DeMeester is a friend and colleague of Dr. Bruce Kramer, former dean of the College of Education, Leadership and Counseling. Kramer has ALS and frequently has been interviewed about living with the disease on a series of programs broadcast on Minnesota Public Radio with Cathy Wurzer.
When Kramer heard about the ALS Ice Bucket Challenge at St. Thomas, his reply: “My face hurts from smiling.”
Tommie, the St. Thomas mascot, has the honor of launching the first bucket of ice water. Tommie’s target: the head of President Julie Sullivan.
And now’s when the ice water really starts flowing. Dr. Richard Plumb, executive vice president and provost, will be the first to go. He’ll be standing at the top of the “U”in “UST.” Participants will be asked to dump their buckets in a wave, starting the top of the letters and progressing toward the bottom. Once the wave reaches the bottom, it will continue to the lines formed beneath the letters.

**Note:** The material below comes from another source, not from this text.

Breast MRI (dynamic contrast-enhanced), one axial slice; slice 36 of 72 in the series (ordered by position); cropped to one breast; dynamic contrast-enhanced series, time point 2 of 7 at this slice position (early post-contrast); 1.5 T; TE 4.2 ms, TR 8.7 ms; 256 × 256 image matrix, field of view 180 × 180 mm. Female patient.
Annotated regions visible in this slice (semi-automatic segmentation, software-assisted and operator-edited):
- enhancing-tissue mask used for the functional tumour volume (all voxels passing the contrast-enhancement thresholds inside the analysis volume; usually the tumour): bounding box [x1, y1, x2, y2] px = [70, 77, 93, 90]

After everyone is soaked, volunteers will distribute purple UST towels. Participants are welcome to keep their buckets and towels as souvenirs.

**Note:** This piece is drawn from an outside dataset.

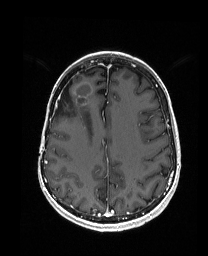
Brain MRI from a brain-tumour surgery series, one axial slice; slice 65 of 192 in the series (ordered by position); T1-weighted post-contrast; 1 mm slice thickness; 208 × 256 image matrix. Case-level facts recorded for this patient, not image findings: histopathology: Metastatic Carcinoma from Breast primary.
Annotated regions visible in this slice (outlined manually by an expert reader):
- previous resection cavity: box from (x=54, y=82) to (x=71, y=115) px
- tumour: (x=82, y=81)–(x=100, y=114)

ALS Ice Bucket Challenges usually are filmed, and the St. Thomas challenge will be no exception. Film crews from Web and Media Services, and Photo Services, will be stationed to record the action. Videos and photos will be posted on St. Thomas’ Facebook, Twitter and Instagram profiles, as well as the Newsroom website.
Since most everyone will be soaked by the end of the challenge, the event will be held rain or shine.

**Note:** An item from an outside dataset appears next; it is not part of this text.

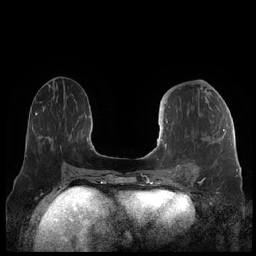
Breast MRI (dynamic contrast-enhanced), one axial slice. Position 89 of 248 along the scan axis. Dynamic contrast-enhanced series, time point 2 of 7 at this slice position (early post-contrast). 1.5 T. TE 1.9 ms, TR 4.1 ms. 256 × 256 image matrix, field of view 340 × 340 mm. Female patient.
Structures marked on this image (semi-automatically segmented with operator editing):
- enhancing-tissue mask used for the functional tumour volume (all voxels passing the contrast-enhancement thresholds inside the analysis volume; usually the tumour): bounding box [x1, y1, x2, y2] px = [160, 108, 225, 176]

Donations to the ALS Association are voluntary. Representatives from the association will be at a tent on the plaza. You can make a donation there, either before or after getting soaked, or later on the ALS Association website. You aren’t required to make a donation to participate in the event, and you aren’t required to dump ice water on your head to make a donation.
Concerns have been raised about participation in the ALS Ice Bucket Challenge because while the Catholic Church is not opposed to research using adult stem cells, it is opposed to research using embryonic stem cells. Signs posted at the ALS donation tent will state: “Donations collected at the Sept. 4 Ice Bucket Challenge at the University of St. Thomas will be sent to the ALS Association with the stipulation that the money will not be used to support embryonic stem-cell research.”
For more information about the ALS Ice Bucket Challenge, there’s background about it here on Wikipedia. As of late last week, the challenge has raised nearly $100 million for ALS research.
St. Thomas was “challenged” to hoist the bucket by the ALS Association Center of Excellence at the Hennepin County Medical Center and by Dr. Bruce Kramer’s congregation, the Good Samaritan United Methodist Church of Edina.